Ella le cortó en seco.

—¿Tú piensas de verdad que él está muerto?

—No lo sé.

—¿Crees que no hay ni la más mínima posibilidad de que pueda no estarlo?

Él inspiró profundamente antes de responder.

—Hay una posibilidad.

—Eso es todo lo que quería saber. —Mori sonrió—. Te veré más tarde, Durren.

—Durren. —Lessandra lo llamó desde donde se encontraba hablando con Glin y Jaminaw—. Éste es nuestro momento; estoy segura. Está en los Testamentos, de la forma exacta en que lo predicó Evain justo antes de que lo apresaran. Esta nave estelar que ha llegado… es la Mano Oculta que trabaja para nosotros.

Él sacudió la cabeza.

—No entiendo.

—Durren, ¿crees que podemos secuestrar al capitán de la Enterprise?

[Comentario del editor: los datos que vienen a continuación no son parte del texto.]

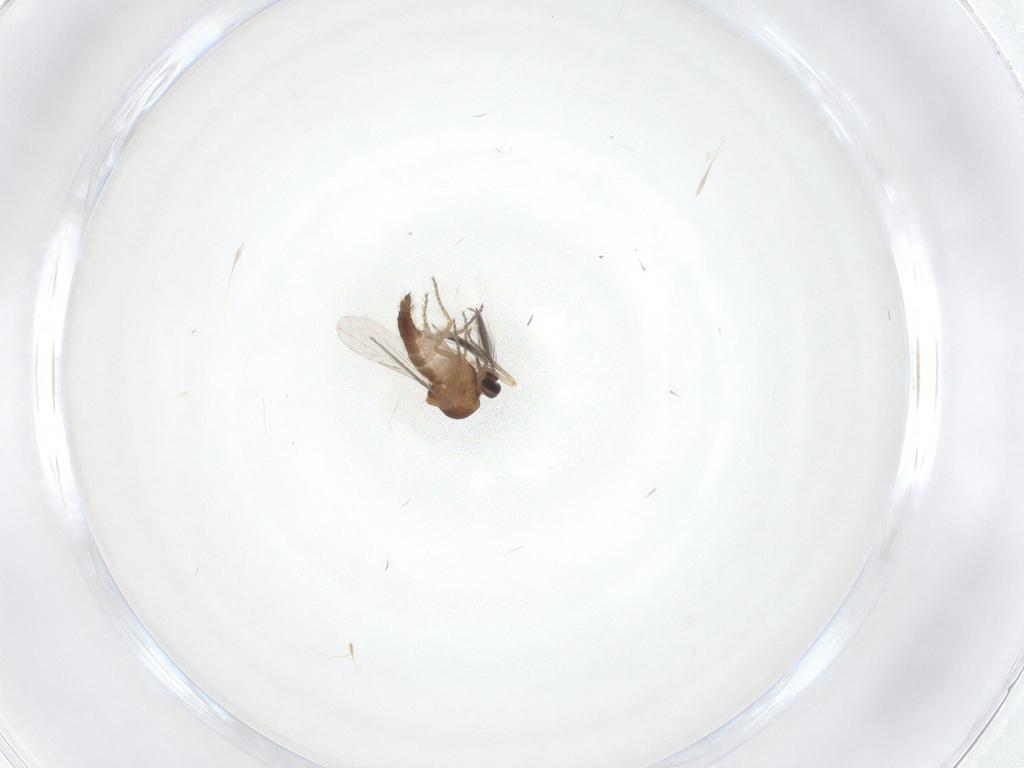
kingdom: Animalia
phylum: Arthropoda
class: Insecta
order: Diptera
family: Ceratopogonidae
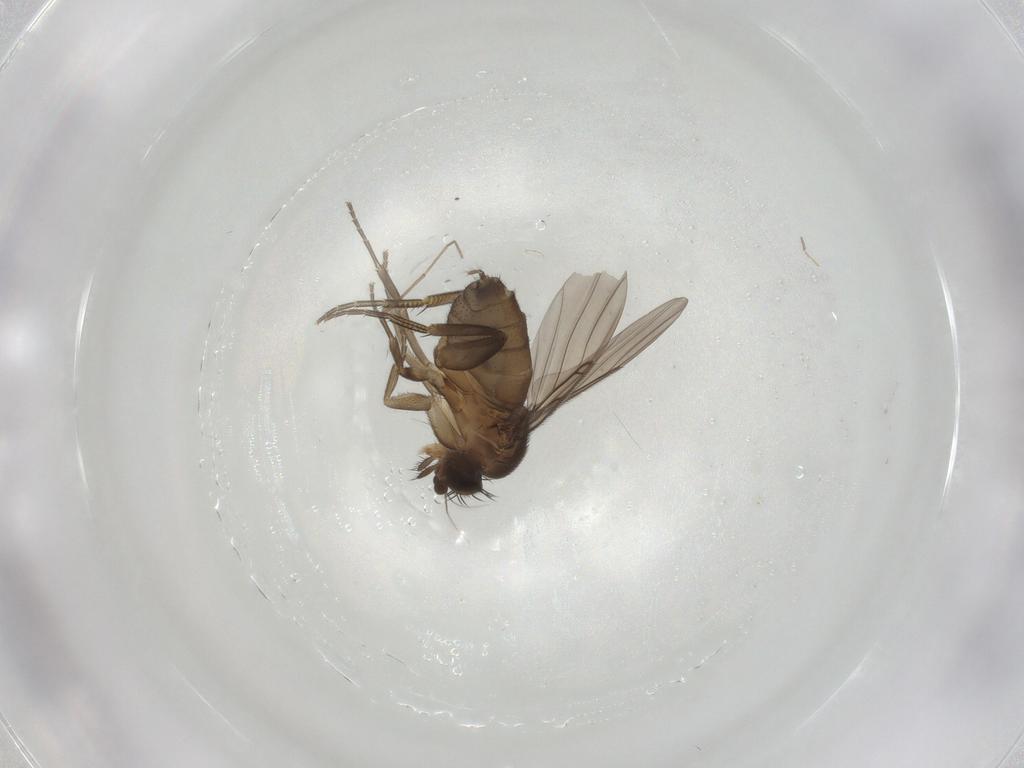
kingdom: Animalia
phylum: Arthropoda
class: Insecta
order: Diptera
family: Phoridae
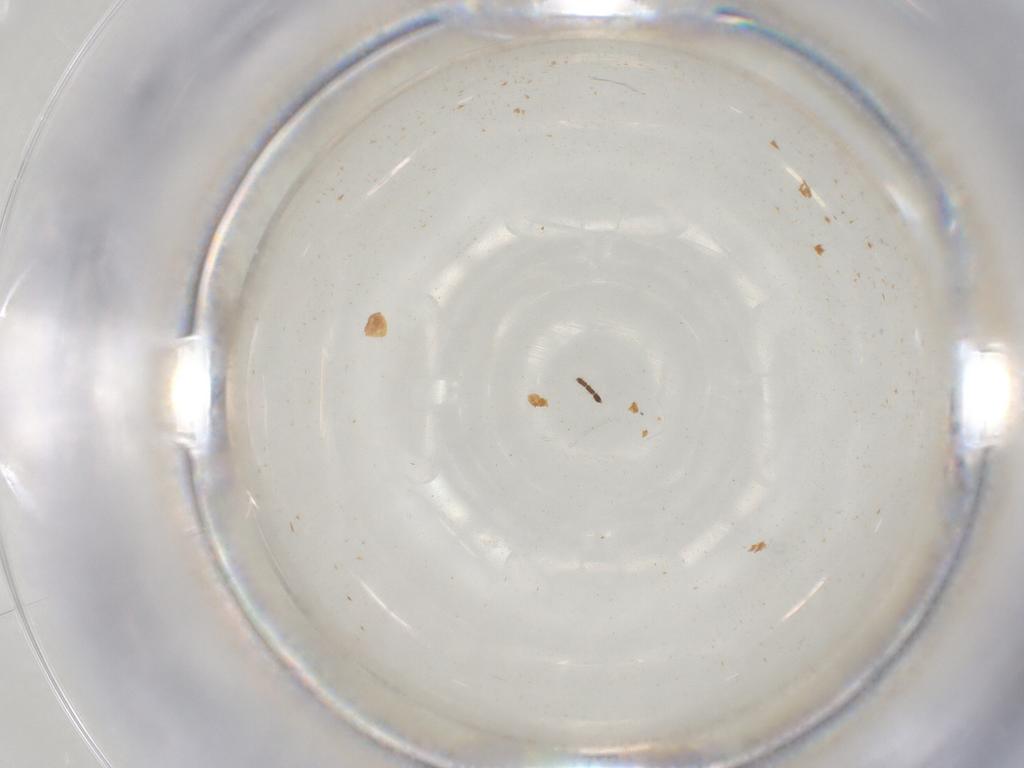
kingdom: Animalia
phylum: Arthropoda
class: Insecta
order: Diptera
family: Sciaridae
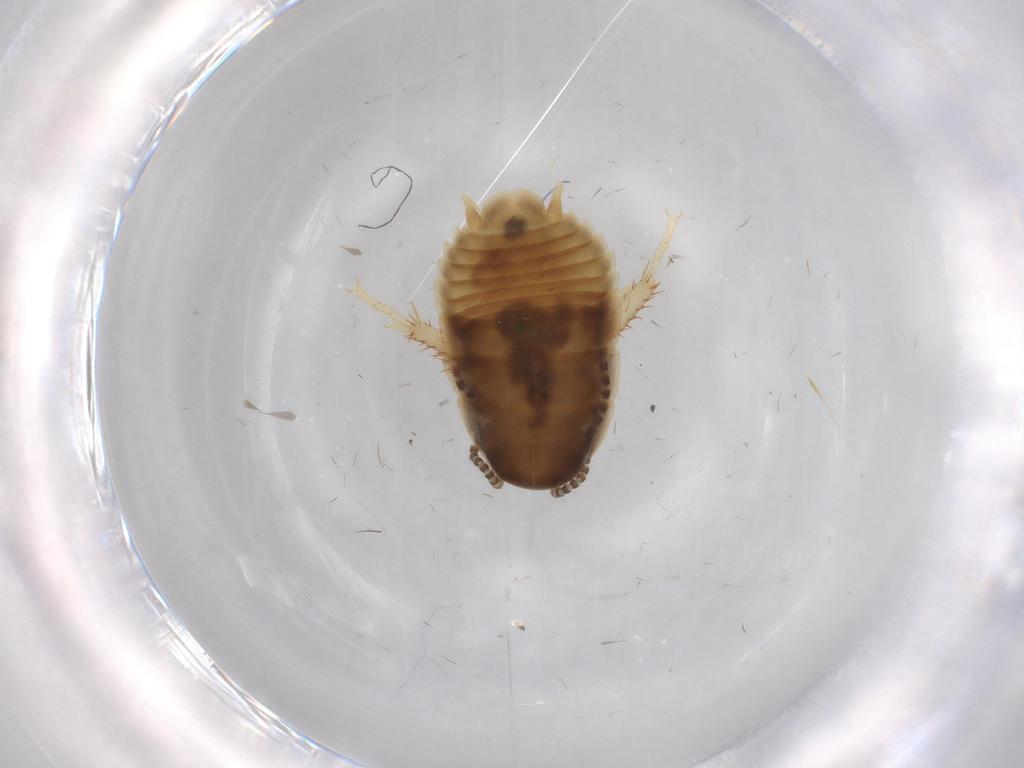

Los ojos de Glin se abrieron de par en par.

—¿Has perdido el seso?

—No —replicó Lessandra—. Estoy utilizándolo, que es algo que tú deberías hacer con más frecuencia. Durren, ¿qué te parece a ti?

Él lo pensó durante un momento.

—Nuestros agentes dicen que el capitán se queda en la nave. Fue un primer oficial, un hombre llamado Riker, el que se transportó aquí con un representante de la Federación.

—Con eso basta. Ese primer oficial, Riker, servirá como rehén.

La incredulidad de Glin aumentó.

—Y qué pasará si ese capitán… ¿cómo se llama?

—Picard —respondió Durren.

—¿Qué sucederá si ese tal capitán Picard se niega a hacer tratos con nosotros?

El rostro de Lessandra permaneció impasible.

—En ese caso, el primer oficial Riker muy bien podría convertirse en una baja de guerra.